→ TRECHO DO TEXTO

A onisciência de deus.

Gênesis 6, 6 

"Então Javé se arrependeu de ter feito o homem sobre a terra, e seu coração ficou magoado." 

Comentário: Para entendermos o ponto que busco abordar nessa breve nota, é necessário que entendamos o conceito de onisciência e arrependimento. O primeiro, de acordo com o dicionário da academia brasileira de letras, qualifica aquele que tudo sabe, que conhece tudo. Já o segundo faz referencia ao sentimento de pesar por algo realizado equivocadamente no passado. Então cabe-nos a seguinte pergunta: Qual a possibilidade de um ser onisciente arrepender-se? Sendo que essencialmente todo o arrependimento segue um ato falho, ou seja, um erro. Seria possível um ser que tudo sabe deparar-se com um desconhecido capaz de provocar-lhe o arrependimento? 

Ulisses Maciel

sexta-feira, 7 de fevereiro de 2014

Entre o paraíso e o nada.

Gênesis 3-16:19

"Javé Deus disse então para a mulher: 'Vou fazê-la sofrer muito em sua gravidez: entre dores, você dará a luz seus filhos; a paixão vai arrastar você para o marido, e ele a dominará'.

→ ENTRADAS DE DADOS
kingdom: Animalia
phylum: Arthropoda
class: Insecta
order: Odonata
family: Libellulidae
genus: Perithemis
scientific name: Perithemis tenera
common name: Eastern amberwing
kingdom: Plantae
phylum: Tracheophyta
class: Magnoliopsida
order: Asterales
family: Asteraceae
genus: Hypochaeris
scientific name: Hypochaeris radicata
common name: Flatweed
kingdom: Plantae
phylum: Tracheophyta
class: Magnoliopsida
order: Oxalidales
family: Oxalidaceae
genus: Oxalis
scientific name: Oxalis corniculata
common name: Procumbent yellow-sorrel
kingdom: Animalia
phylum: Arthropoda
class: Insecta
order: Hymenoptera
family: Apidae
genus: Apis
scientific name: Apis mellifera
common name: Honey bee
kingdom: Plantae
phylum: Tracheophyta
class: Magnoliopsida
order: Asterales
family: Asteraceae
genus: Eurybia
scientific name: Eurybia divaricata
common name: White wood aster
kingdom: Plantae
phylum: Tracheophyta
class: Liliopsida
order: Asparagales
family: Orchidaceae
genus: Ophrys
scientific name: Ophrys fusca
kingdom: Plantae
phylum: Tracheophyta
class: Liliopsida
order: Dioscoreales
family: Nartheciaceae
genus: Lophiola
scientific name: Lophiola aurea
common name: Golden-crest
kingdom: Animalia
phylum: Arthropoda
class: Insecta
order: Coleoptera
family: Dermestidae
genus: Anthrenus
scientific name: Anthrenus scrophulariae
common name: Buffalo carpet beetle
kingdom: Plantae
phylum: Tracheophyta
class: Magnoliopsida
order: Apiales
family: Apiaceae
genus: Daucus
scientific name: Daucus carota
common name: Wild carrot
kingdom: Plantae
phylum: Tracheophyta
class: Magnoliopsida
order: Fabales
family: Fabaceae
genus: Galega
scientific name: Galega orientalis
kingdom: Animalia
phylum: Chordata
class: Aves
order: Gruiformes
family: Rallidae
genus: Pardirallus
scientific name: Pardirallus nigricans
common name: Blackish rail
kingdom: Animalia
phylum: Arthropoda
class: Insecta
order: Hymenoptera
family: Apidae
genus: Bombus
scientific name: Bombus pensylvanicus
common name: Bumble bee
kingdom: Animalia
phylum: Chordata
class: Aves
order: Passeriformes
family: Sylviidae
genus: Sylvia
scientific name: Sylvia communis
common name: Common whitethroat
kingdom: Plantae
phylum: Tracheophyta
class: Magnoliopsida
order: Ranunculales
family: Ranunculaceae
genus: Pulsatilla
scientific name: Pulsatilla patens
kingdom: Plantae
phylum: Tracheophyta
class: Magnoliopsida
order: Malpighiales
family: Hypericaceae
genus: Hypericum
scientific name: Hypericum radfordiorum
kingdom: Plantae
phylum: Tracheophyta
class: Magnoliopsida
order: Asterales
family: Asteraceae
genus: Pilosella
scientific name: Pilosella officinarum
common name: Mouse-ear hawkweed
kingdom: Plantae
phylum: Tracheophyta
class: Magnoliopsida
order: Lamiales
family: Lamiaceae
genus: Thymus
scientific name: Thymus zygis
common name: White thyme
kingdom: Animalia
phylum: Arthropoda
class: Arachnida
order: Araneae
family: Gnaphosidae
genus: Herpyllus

→ INSTRUÇÕES
Diga se cada afirmação abaixo está de acordo com o texto sobre a onisciência de deus, respondendo sim ou não e citando as palavras exatas do texto que decidem a questão.
1. O dicionário mencionado no comentário é o da academia brasileira de letras.
2. O comentário define arrependimento como pesar por algo que ainda será feito.
3. Segundo o versículo de Gênesis 6, 6, o coração de Javé ficou magoado.
As linhas não têm relação com o texto.

→ RESULTADO DA TAREFA
1. Sim: "de acordo com o dicionário da academia brasileira de letras"
2. Não: "sentimento de pesar por algo realizado equivocadamente no passado"
3. Sim: "e seu coração ficou magoado."